Haswell isn't going to be the downfall if intel, but think of this. Next-gen, intel continues with the "good enough" idea. Then, AMD releases a mildly surprising CPU. Intel keep their pricing, AMD keeps theirs. Now, the generation after that, AMD gets a little bit better, and intel keeps the "good enough" theory. I'm not saying intel will become AMD, nor the other way around, but it might get a bit more competitive and that'll make us happy.
I don't see it happening. Even if AMD released a chip 50% faster than intel right now, it wouldn't change anything for 99% of the consumer users of PCs. They don't have applications that can use the speed. How much faster will my web page load with it?
You're thinking from an enthusiast standpoint, from a general user standpoint who just does wordprocessing, webbrowsing, listens to music/youtube, you can still use core2duo and do all of those things easily. I STILL do. My Haswell machine is strictly for gaming and storing media. If I want to browse the internet, I have my laptop and I don't need a new one because this one is still able to do everything I need.
If AMD focuses on performance, they will fall FURTHER behind intel.
Desktop PC sales are declining like mad. You want AMD to focus on a declining market?
Tablets, Laptops, Mini PCs, Phones are where sales are being made. Not performance parts.
AMD needs to focus on getting their power consumption down so that they can be viable in those markets. They are doing this already. When the power consumption is low, combined with AMD's low costs, and good enough performance, they'll do much better and be viable alternatives for OEMs, maybe even preferred, to put into the markets that are growing.
Stating that AMD should be worried about outperforming intel in performance is just shortsighted, even backwards thinking. This all mattered 8 years ago. The second Core2Duo released, we stopped seeing much of the benefits of high performance CPUs in anything other than gaming, servers, etc.
Word Processing, Web Browsing, etc general computing, won't see a boost because you release a much faster CPU. Neither AMD nor intel care about a dying market, so I don't see why you think any of what you said would happen.
I won't be buying one.
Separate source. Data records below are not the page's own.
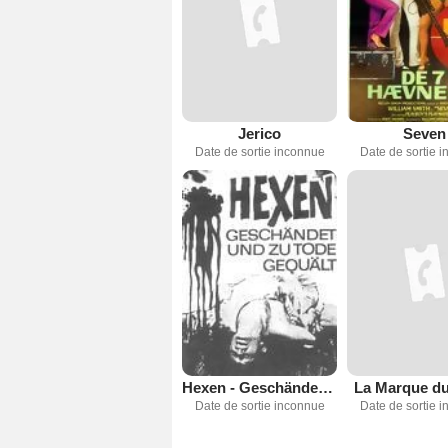
Jerico
Seven
Date de sortie inconnue
Date de sortie 
Hexen - Geschändet und zu Tode gequält
La Marque du
Date de sortie inconnue
Date de sortie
I am currently running an e6400 and playing games at 1920x1200. Bought an SSD a year ago so games would load faster and have been fine up until some of this year's games (Neverwinter MMO is an example).
Based on the reviews I've seen unless you really need the newer tech I'm shooting for a 2500k. Seems to be the cheapest option for me to run games well. I thought about just getting a q6600 since I would only need the CPU but I don't think that is going to be enough.
Point proven just look at the amount of people on sandybridge or before. A much lower percentage of software stresses the CPU, so much less emphasis on CPU speed and more on efficiency.